If you get the drift, the best
antidote for poverty is humor. You grin and you bear it. .
Humor is a gift
that keeps the Filipino afloat through years of discontent. We are
the happiest people in the world, according to a survey some years back. I was
in a course on the plight of indigenous peoples when our teacher at Shumacher
College in England told us that redeeming survey result. His revelation
proved to be a refreshing juxtaposition to our poor rating in another survey
about corruption.
It’s fun to look at the bright side of our misfortune,
our rate of poverty. We need not look far. Soon, we’ll have the
annual report on the Cordillera, on our own region’s annual growth rate. Based
on previous years’ readings, I’ll bet we will again be near the bottom among
the poorest region of the country.
Still, the Cordillera, with its
mineral wealth, forest and water resources, remains almost proud as the
country’s resource base. It still is the uncontested watershed cradle of
Northern Luzon . There’s still gold to be mined, if only Igorots sitting on top
of the lode would budge in the name of national development.
As an Ifugao, my humor appears
intact, however dysfunctional. I had viewed the continuing inter-regional
growth imbalance being a result of the tongue-in-cheek implementation of the
build-operate-transfer (BOT) scheme of development up here.
They had the mines and dams built ,
only to transfer the gold and electricity to spur national development down
there in Metro-Manila. It’s a dysfunctional “user-friendly” arrangement that
left our region poor and still begging for long-overdue shares from the
so-called national wealth tax. That’s why our fellow Igorots are begging down
there.
Soon, our opposition to fresh efforts
to extract whatever gold remains up here will soften up with that new
battle-cry - “responsible mining”. It means previous mining was not responsible
enough.
Soon, the Cordillera will again join
the rest of the Third World in registering the biggest count in the annual
“Stand Up Against Poverty” campaign of the United Nations.
Taking the cue from then
Undersecretary Yangco, however, the fight against poverty goes
beyond standing up and being counted.
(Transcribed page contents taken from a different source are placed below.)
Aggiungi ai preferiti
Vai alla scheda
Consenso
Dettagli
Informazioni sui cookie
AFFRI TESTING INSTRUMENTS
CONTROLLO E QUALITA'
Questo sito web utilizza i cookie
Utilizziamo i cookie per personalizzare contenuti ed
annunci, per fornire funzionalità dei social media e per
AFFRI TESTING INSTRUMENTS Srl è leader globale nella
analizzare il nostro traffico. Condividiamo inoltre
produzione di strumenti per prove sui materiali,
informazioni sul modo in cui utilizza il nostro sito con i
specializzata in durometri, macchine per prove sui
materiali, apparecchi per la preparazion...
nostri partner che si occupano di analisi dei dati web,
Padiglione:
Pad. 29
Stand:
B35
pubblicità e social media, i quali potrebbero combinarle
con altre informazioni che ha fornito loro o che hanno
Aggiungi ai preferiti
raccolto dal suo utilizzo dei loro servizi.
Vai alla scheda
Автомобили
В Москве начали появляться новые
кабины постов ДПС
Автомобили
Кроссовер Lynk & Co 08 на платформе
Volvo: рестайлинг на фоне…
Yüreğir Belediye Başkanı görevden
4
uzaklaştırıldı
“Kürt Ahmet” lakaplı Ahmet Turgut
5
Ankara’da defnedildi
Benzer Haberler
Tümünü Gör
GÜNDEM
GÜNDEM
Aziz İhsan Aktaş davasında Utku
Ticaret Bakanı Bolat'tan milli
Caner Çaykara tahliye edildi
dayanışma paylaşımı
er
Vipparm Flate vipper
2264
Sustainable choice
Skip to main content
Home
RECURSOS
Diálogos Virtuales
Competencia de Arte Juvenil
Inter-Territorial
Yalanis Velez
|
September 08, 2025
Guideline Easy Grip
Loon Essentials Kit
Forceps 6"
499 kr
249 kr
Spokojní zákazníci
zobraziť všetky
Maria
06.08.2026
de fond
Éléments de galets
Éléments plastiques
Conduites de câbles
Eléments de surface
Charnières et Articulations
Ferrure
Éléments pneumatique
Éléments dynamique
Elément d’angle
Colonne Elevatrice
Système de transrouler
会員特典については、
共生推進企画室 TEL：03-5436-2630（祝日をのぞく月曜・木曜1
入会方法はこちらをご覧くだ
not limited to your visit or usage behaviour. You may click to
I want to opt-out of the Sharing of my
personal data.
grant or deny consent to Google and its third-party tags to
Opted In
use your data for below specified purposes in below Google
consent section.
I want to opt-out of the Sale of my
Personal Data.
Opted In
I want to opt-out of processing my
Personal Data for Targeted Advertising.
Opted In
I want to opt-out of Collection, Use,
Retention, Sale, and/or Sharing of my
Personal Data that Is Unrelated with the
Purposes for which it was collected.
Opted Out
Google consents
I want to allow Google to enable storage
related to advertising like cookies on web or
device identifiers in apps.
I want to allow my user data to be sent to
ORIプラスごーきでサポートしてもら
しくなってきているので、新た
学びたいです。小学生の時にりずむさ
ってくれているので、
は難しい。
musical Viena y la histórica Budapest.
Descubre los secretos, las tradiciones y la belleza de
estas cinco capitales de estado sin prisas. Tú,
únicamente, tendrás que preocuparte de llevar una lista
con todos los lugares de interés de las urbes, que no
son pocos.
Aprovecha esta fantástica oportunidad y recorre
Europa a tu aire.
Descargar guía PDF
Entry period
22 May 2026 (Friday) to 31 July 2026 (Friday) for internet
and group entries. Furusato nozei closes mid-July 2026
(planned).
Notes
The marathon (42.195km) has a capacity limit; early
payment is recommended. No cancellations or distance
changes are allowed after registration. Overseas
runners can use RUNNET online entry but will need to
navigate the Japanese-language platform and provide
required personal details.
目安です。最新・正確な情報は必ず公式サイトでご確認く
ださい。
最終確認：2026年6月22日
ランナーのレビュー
It requires a program that takes years to
sustain, not a project that is renamed after every election to differentiate
the “in” from the “has-been”.
We have a long way to go from form
to substance, from the conference table to the field, from a culture of
development for the development workers, consultants and politicians to a
culture of development for the masses.
We need not be elected to pursue
anti-poverty programs, as Efren Penaflorida, CNN’s Hero of the Year, showed
us. After all, political platforms only get lost the moment we win
or lose, only to resurrect and be recycled in the next election campaign.
But that’s hardly the reason why I
never run any political position. . It’s because I haven’t lost my head.
Dreaming of running and winning is no quick fix for the poor.